→ Dataset entries
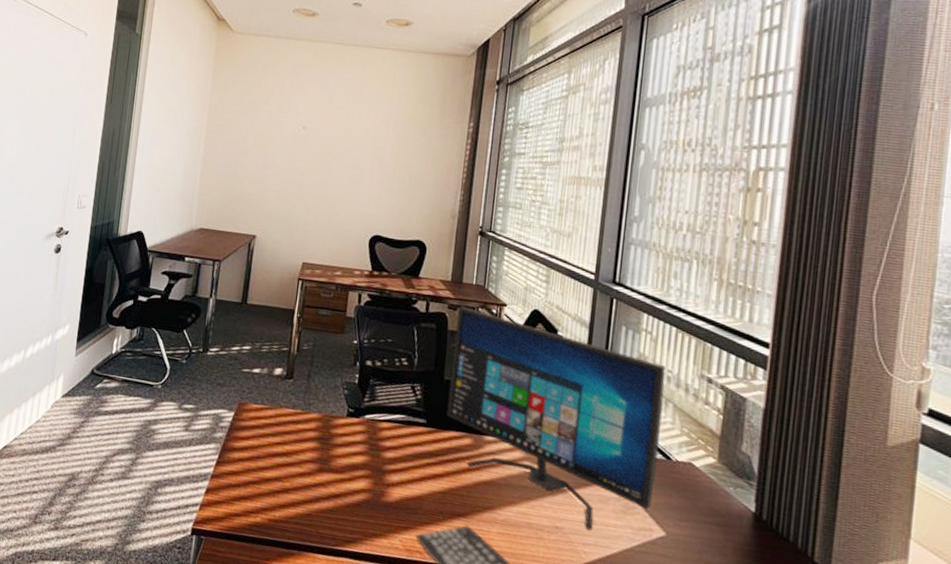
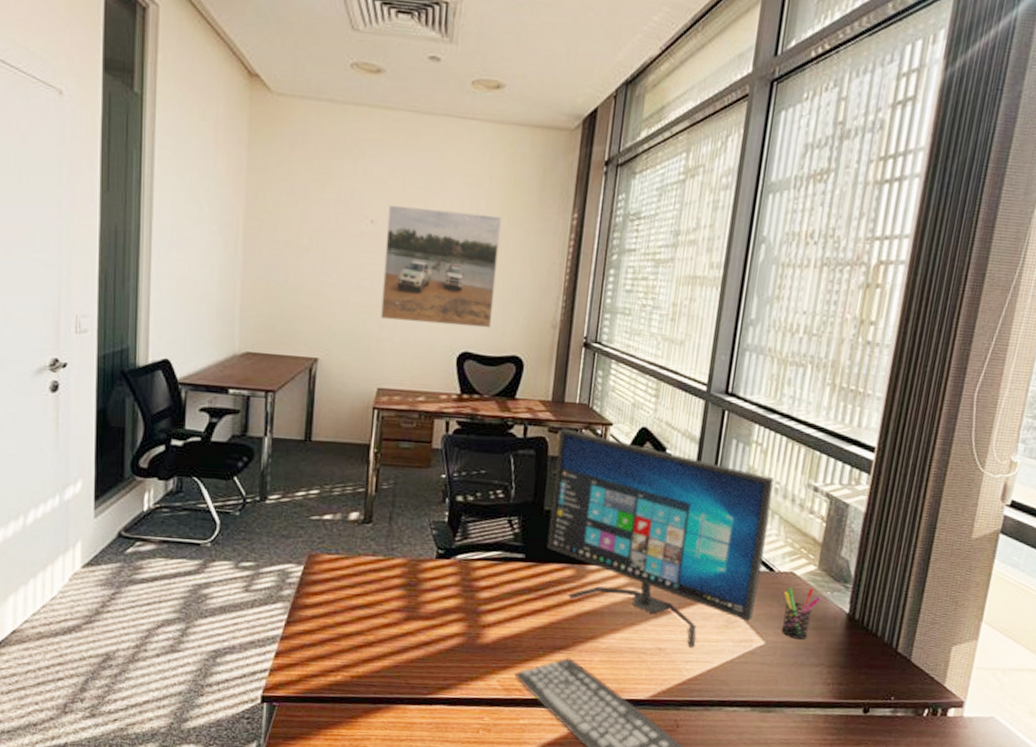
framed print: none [307,114,409,216] -> present [381,204,501,328]
pen holder: none [682,479,723,536] -> present [781,588,821,640]

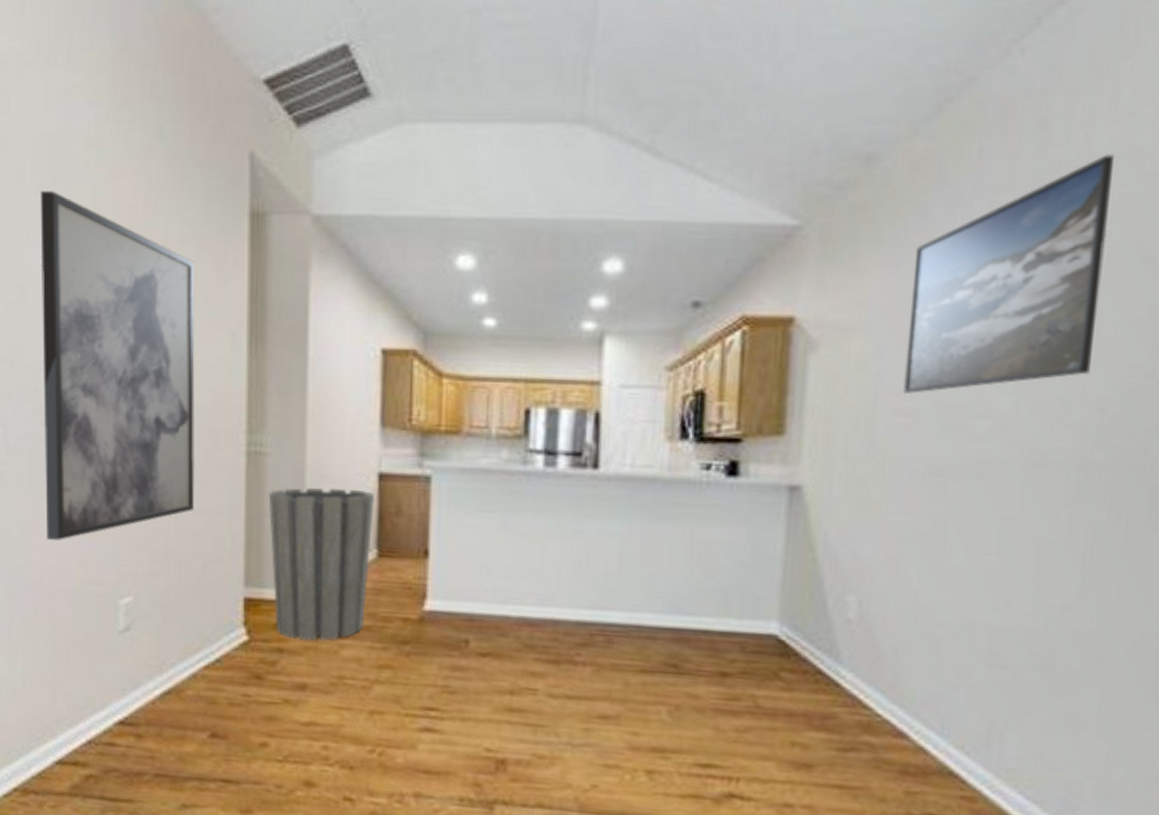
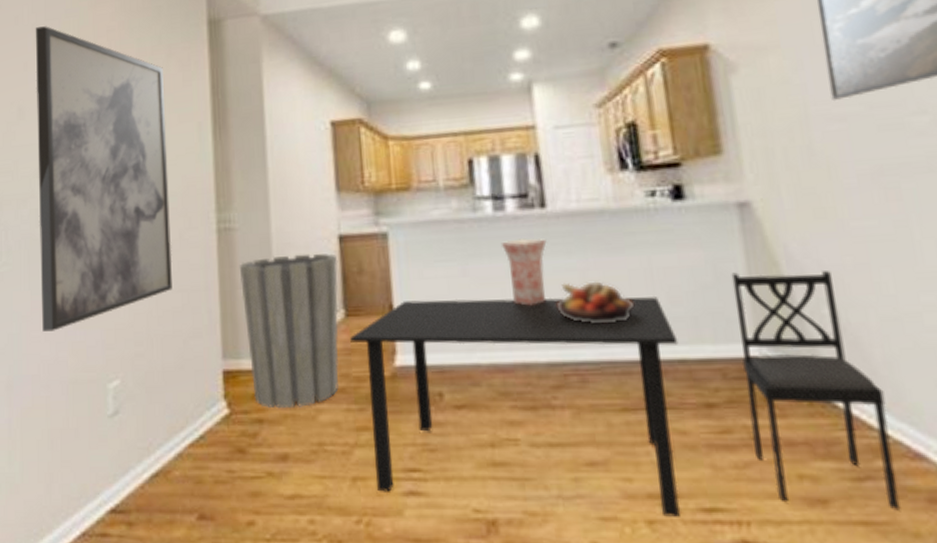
dining set: none [381,547,884,779] -> present [350,271,901,517]
vase: none [547,497,594,565] -> present [500,237,547,306]
fruit bowl: none [594,546,669,590] -> present [556,281,634,324]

→ WORK TASK
The entries above need to be repeated word for word, minus their pictures.

→ SOLVED PROBLEM
framed print: none [307,114,409,216] -> present [381,204,501,328]
pen holder: none [682,479,723,536] -> present [781,588,821,640]

dining set: none [381,547,884,779] -> present [350,271,901,517]
vase: none [547,497,594,565] -> present [500,237,547,306]
fruit bowl: none [594,546,669,590] -> present [556,281,634,324]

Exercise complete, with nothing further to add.